Limb landmark coordinates

****************

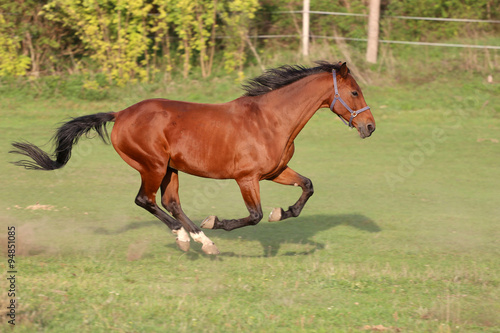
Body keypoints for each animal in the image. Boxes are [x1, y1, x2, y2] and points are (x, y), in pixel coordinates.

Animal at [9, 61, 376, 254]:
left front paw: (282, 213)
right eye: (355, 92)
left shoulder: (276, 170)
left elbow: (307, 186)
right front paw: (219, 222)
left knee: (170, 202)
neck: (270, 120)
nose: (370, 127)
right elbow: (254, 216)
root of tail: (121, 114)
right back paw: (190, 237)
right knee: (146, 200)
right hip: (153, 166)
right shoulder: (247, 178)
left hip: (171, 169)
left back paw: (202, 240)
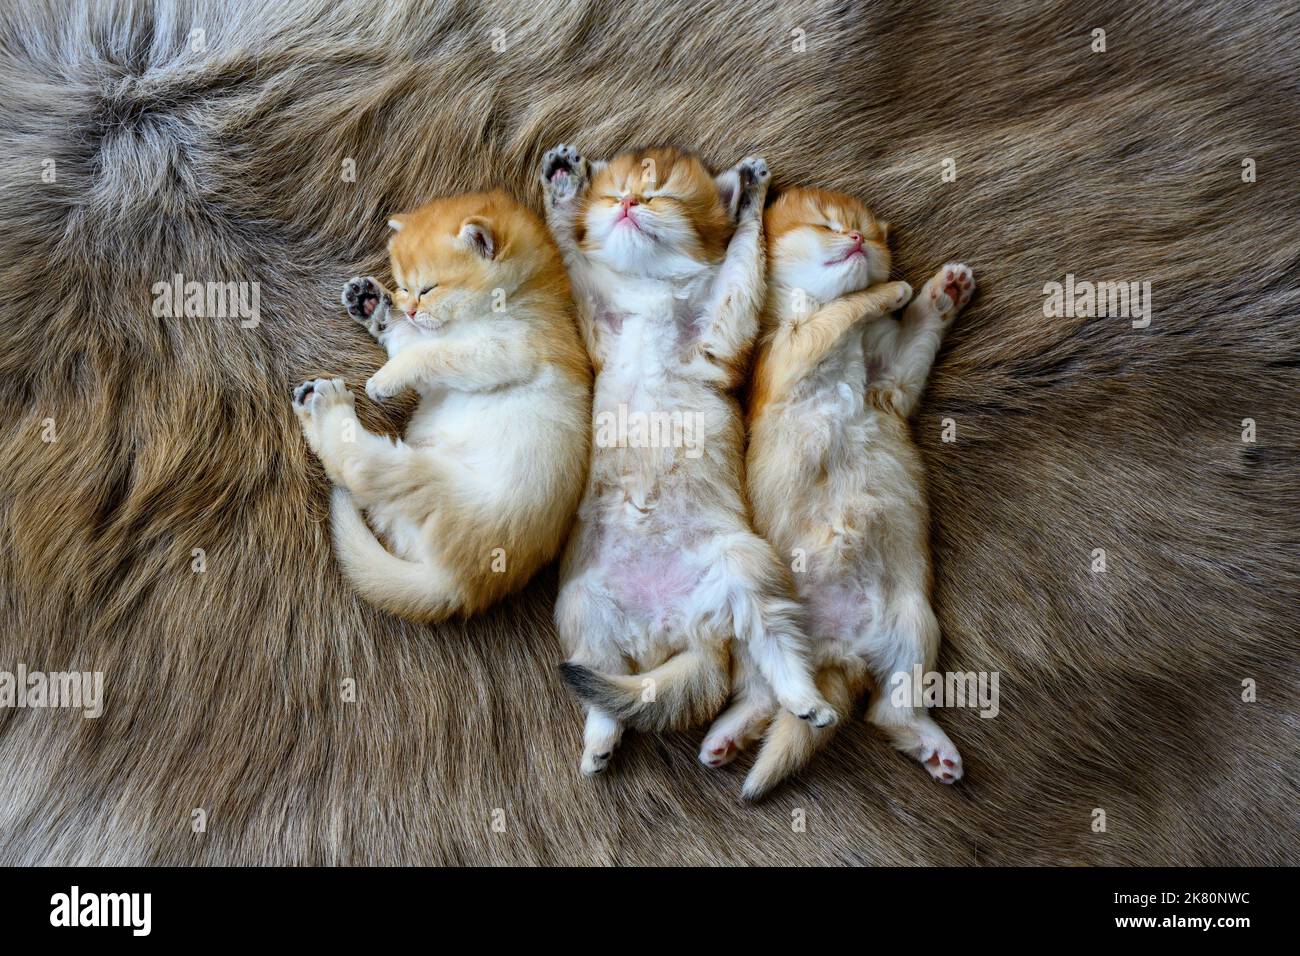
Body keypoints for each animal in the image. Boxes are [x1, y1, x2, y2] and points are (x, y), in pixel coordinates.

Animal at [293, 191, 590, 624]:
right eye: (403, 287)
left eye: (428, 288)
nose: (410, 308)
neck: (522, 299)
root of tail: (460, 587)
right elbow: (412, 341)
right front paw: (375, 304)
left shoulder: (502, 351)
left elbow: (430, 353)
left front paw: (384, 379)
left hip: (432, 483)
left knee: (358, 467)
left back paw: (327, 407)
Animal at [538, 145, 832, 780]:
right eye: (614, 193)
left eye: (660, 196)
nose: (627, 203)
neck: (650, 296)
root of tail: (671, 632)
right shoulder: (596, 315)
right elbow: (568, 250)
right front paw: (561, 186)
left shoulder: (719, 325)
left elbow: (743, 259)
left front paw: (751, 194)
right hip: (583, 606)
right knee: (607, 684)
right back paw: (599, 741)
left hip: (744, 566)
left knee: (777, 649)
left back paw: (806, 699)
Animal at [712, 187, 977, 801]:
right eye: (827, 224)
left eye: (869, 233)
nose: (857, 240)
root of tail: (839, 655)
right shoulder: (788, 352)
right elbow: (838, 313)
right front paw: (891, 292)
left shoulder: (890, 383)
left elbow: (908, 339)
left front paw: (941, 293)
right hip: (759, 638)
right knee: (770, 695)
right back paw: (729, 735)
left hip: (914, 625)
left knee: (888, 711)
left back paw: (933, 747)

****************

▶ [Your assignment]
Filter the records above for "root" and copy every matching line.

▶ [Written answer]
root of tail: (121, 114)
root of tail: (460, 587)
root of tail: (671, 632)
root of tail: (839, 655)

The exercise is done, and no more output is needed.